In the 1966 issue recordings of the Beethoven cycle, it is stated that Székely plays the 'Michelangelo' Stradivarius (1718), Kuttner plays the 'Santa Theresa' Petrus Guarnerius (1704), Koromzay plays a 1766 instrument by M. Decanet, and Magyar has a cello by Alessandro Gagliano of 1706.

== Recordings ==
(Examples)
- Schubert: Quartet in D minor 'Death and the Maiden' D 810 (Nixa LP CLP 1152) (About 1952).
- Schubert: Quartet in D minor 'Death and the Maiden' D 810 (Vox LP STPL 512.520).
- Schubert: Quartet in G major D 887 (Columbia CX 1566) (EMG review Sep 1958).
- Schubert: Quintet in A major D 667 'The Trout with Louis Kentner, Georg Hörtnagel (Vox STPL 512.690).
- Schumann: Quintet in E flat major op 44, with George Solchany, piano. (Székely-Moszkowsky-Koromzay-Magyar) (Discophiles Français LP DF 730.030).
- Haydn: Quartets op 64 no 5; op 76 no 2 (Columbia LP CX 1527) (EMG review July 1958).
- Haydn: Quartets in D major op 64 no 5; in F major op 77 no 2 (Vox STPL 512.080).
- Mozart: Quartets in E flat major K 428; in A major K 464 (Columbia LP CX 1599). (EMG reviews May 1959).
- Mozart: Quartets in B flat major K 458; in C major K 475 (STPL 512.130).
- Tchaikovsky: Quartet no 1 in D major op 11 (Columbia LP CX 1581). (EMG review March 1959).
- Borodin: Quartet no 2 in D major (Columbia LP CX 1581). (EMG review March 1959).
- Kodály: Quartet no 2 in D major (Columbia LP CX 1614) (EMG review Jan 1959).
- Villa-Lobos: Quartet no 6 (Columbia LP CX 1614) (EMG review Jan 1959).
- Bartók: The 6 string Quartets (Deutsche Grammophon 138650, 138651 & 138652, 1962).

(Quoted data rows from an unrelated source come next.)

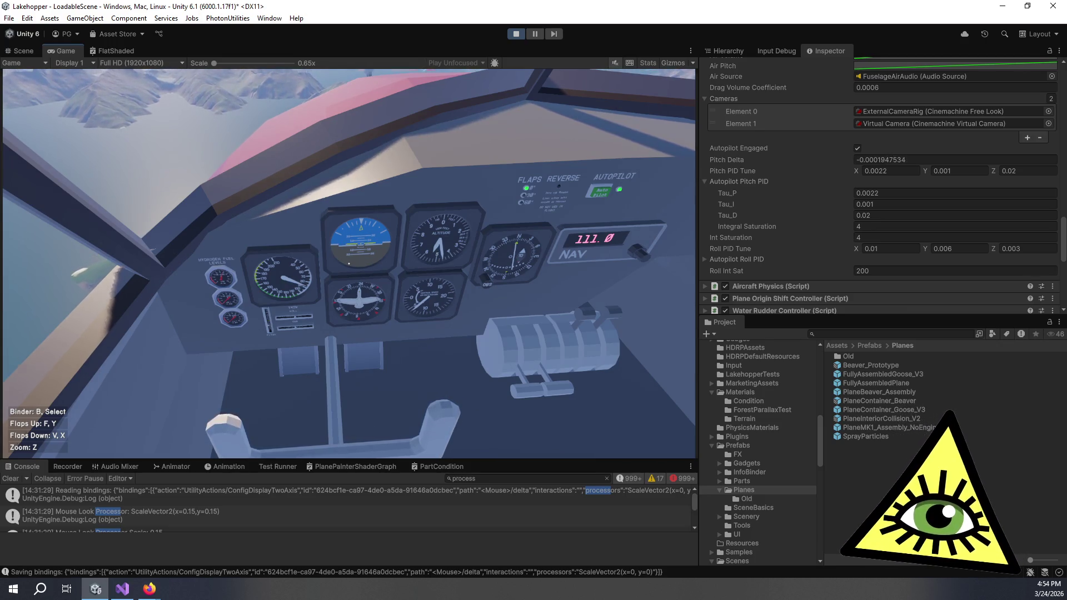
# Zoom between the instrument panel, cockpit panel and heading indicator to check the gauges.
pyautogui.press('z')
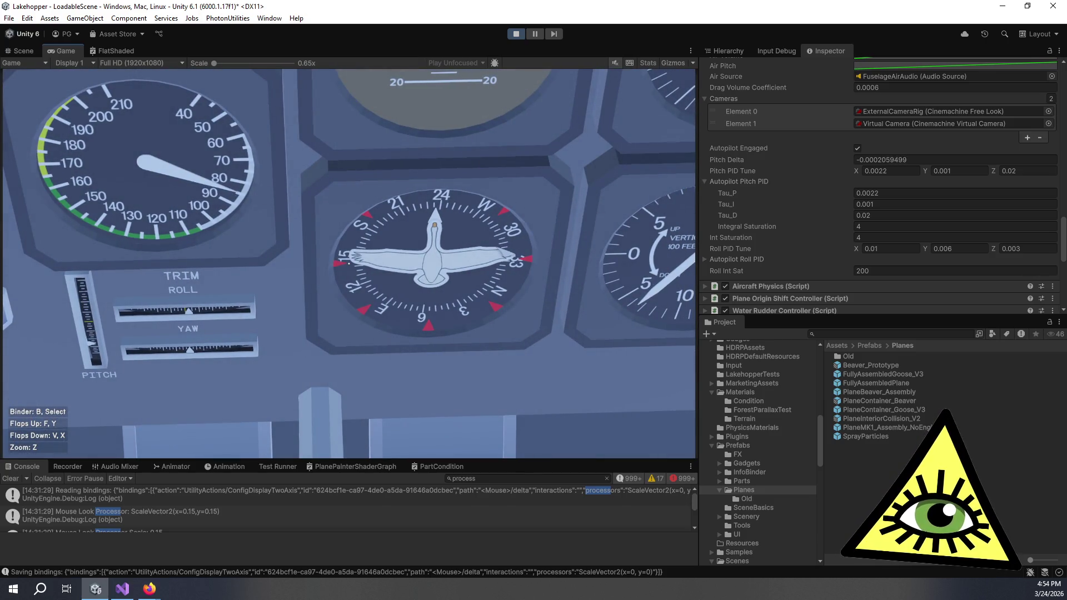
pyautogui.press('z')
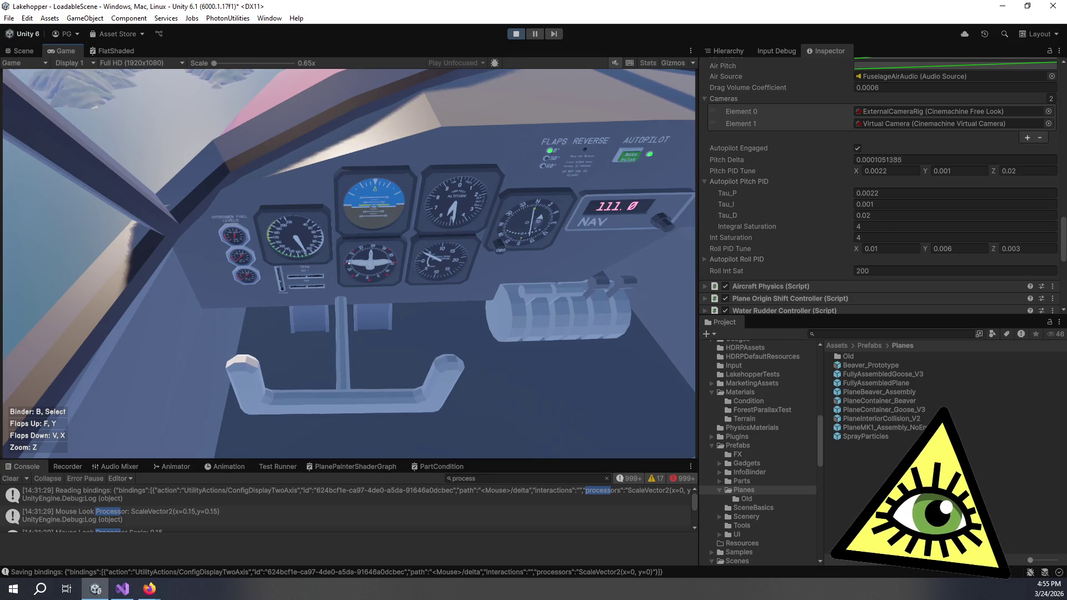
pyautogui.press('z')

There are two complete cycles of the Beethoven quartets, both recorded in Paris:
- Mono 1953 set with the Székely-Moszkowsky-Koromzay-Palotai line-up.
- Stereo set (1960s) with the Székely-Kuttner-Koromzay-Magyar group. In UK this was issued on His Master's Voice in 1966 in the HQS series.

== Sources ==
- E.M.G., The Art of Record Buying 1960 (EMG, London 1960).
- E. Sackville-West and D. Shawe-Taylor, The Record Year 2 (Collins, London 1953).
- R. Stowell, The Cambridge Companion to the String Quartet (Cambridge 2003).
- Hungarian Quartet, Beethoven Quartet recordings (His Master's Voice, Hayes 1966). (Sleevenotes.)
- Hungarian Quartet, Schubert D 810 recording (Vox, New York STPL 512.520). (Sleevenotes.)
- C. Kenneson, Székely and Bartok: the story of a friendship (Amadeus Publications 1994).